She overturned a law of nature. A brilliant experimental physicist who changed how we understand the universe.
Chien-Shiung Wu was known as the "Chinese Marie Curie." Her experiments were so precise and elegant that she was the go-to person when a theory needed to be proven—or disproven. She played a key role in the Manhattan Project and revolutionized particle physics.
1. Her name means "Courageous Hero"
Born in China in 1912, her father was an advocate for women's education. He named her Chien-Shiung, which means "Courageous Hero," a name usually given to boys. She lived up to it.
2. She worked on the Manhattan Project
Wu came to the U.S. to study and was recruited for the Manhattan Project. She helped develop the process for separating uranium isotopes (U-235 from U-238) by gaseous diffusion. Her work was critical to the fuel production for the atomic bomb.
3. The Wu Experiment
Her most famous work came in 1956. Theorists Lee and Yang suspected that a fundamental law of physics—which assumed nature behaves the same way in a mirror—might be wrong. They needed someone to prove it. Wu designed a brilliant, super-cooled experiment to find the truth.
4. She disproved a fundamental law
Wu's experiment proved them right. She showed that in the nuclear world, nature does distinguish between left and right. This discovery shattered a fundamental belief that scientists had held as absolute truth for decades.
5. The Nobel Snub
Lee and Yang were awarded the Nobel Prize in Physics in 1957 for the theory. Wu, who did the experiment that actually proved it, was excluded. It is considered one of the biggest snubs in Nobel history.

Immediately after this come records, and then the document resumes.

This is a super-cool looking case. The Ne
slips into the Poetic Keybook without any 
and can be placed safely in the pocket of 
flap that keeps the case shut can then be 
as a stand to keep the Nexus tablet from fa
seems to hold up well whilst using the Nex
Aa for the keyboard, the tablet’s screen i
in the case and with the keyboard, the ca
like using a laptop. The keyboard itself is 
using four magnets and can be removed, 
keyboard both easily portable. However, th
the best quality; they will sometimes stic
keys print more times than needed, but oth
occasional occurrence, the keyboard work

6. First Female President of the APS
In 1975, she broke another glass ceiling, becoming the first woman to be elected president of the American Physical Society, the most prestigious organization of physicists in the world.
7. An asteroid is named after her
In 1990, the asteroid "2752 Wu Chien-Shiung" was named in her honor, placing her name among the stars she helped us understand.
8. She advocated for women in science
Wu was famously quoted: "I wonder whether the tiny atoms and nuclei, or the mathematical symbols, or the DNA molecules have any preference for either masculine or feminine treatment." She fought against gender bias her entire career.
9. The Wolf Prize
While she didn't get the Nobel, she was the inaugural winner of the Wolf Prize in Physics in 1978, an award often considered second only to the Nobel.
10. She verified quantum entanglement
Before her parity work, she performed a crucial experiment with light particles (photons). Her results confirmed key theories in quantum mechanics, laying the groundwork for what we now call quantum entanglement—the strange connection between particles that makes quantum computing possible.